GammaRat 1 to 10, my last legacy models, got dropped three weeks ago and replaced with a similar algorithm to the ones above. They don’t look great, but right now it’s too early to say for sure.

1 Like

or shall I say “may the burn be against you” :joy:

“May the burn be in your favor™” :slight_smile:


oh haha I see, appropriately trademarked

1 Like

nice, interesting to see how this developed.
I haven’t fully replicated all my modelling methods on the new dataset yet - with the newer data update coming, probably I will do more after December.

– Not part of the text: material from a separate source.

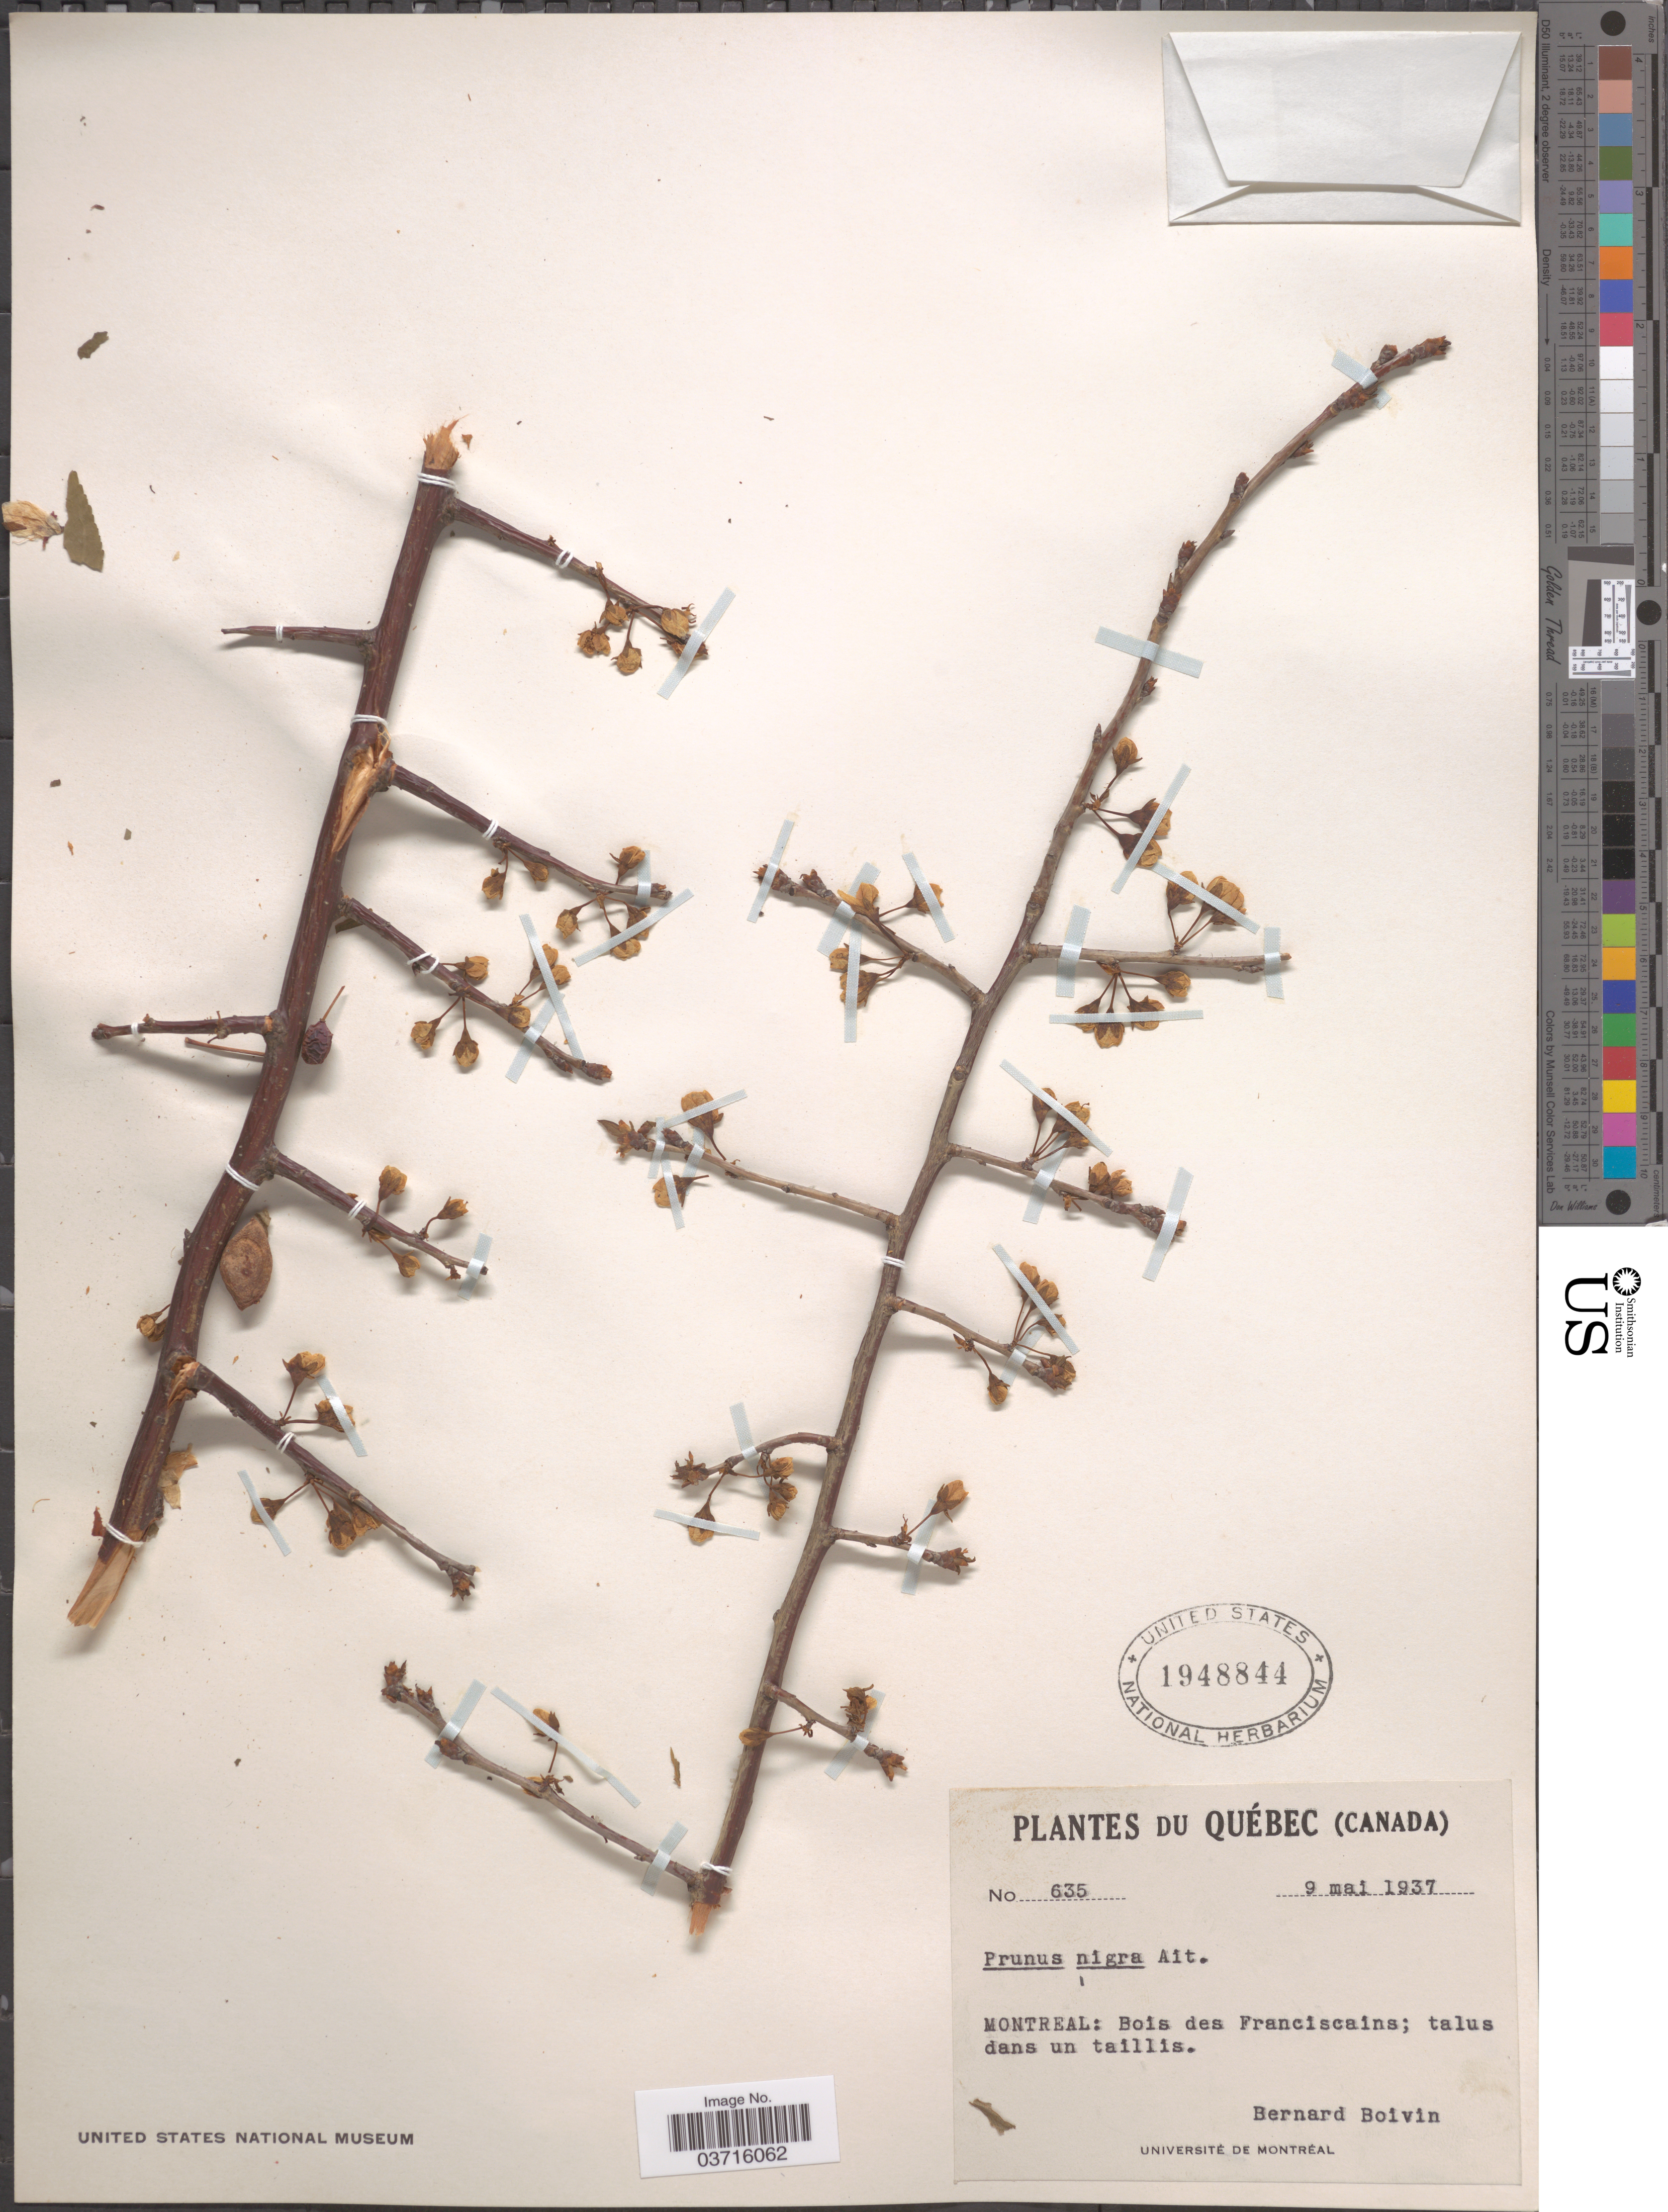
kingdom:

Nevertheless, after a few tough rounds, most of the legacy models seem to have recovered - some of them never suffered in the first place - so I am just happy seeing them running. I would definitely keep most of my new models at least for 20 rounds to see how they play out longer terms :slight_smile:

I think a possibly underrated subject of the new data is all the new targets. I think they’ve been maybe more helpful to me than the new data itself.


Do you have the cumulative scores plotted? I can’t make much out of these plots.

My experience is that my legacy workflow has beat a similar workflow on the new data. I don’t have all the comparison data together to show, but yesterday my legacy model returned 4.8% and was 95 percentile on corr and mmc. My co-modeler burned -0.4% and was 40 percentile on corr and mmc. I’m not excited about being forced down the new data route.

No not yet, good idea though, I will add that when I come to further work in my dashboard

Yes that is one of my observations at the moment, from my point of view seems some of the new targets are more volatile than Nomi

Not sure how much they help though, probably need a longer runway to see. For now my legacy models are out performing the new ones simply by being more stable

It is my recent rounds observation too, although I think more rounds are needed to draw any conclusions.

I don’t like being pushed to use new dataset neither. Have you tried to 300+ features they said are closely related to the legacy features?

I have not tried only using those. I didn’t realize that there was a list of features that were “closely related” to legacy features. I remember the question being asked about which features are the old features and the answer being that none are the same because of the timing differences. Is that list published or maybe I just missed it in the original announcement?

Needs fact checking but from memory the tournament 3 month avg was around 15-20% when the new data came out and is now at 7.7%. I was around 25% when it came out and now I’m at 49%. I’m assuming that the meta model is currently dominated by models on the new data set, while I have been playing it safe and sticking with my legacy model while I see how the new data performs.

Green is staked legacy, Orange is unstaked legacy experiments, Cyan is unstaked super massive.


from the team’s October Updates
under New Feature Metadata - the “legacy” set

Legacy: 304 of the original 310 features that were carried over to the new dataset. You can use this set to achieve nearly the same model as the legacy data.

1 Like

Are we to assume that it is the first 304 features?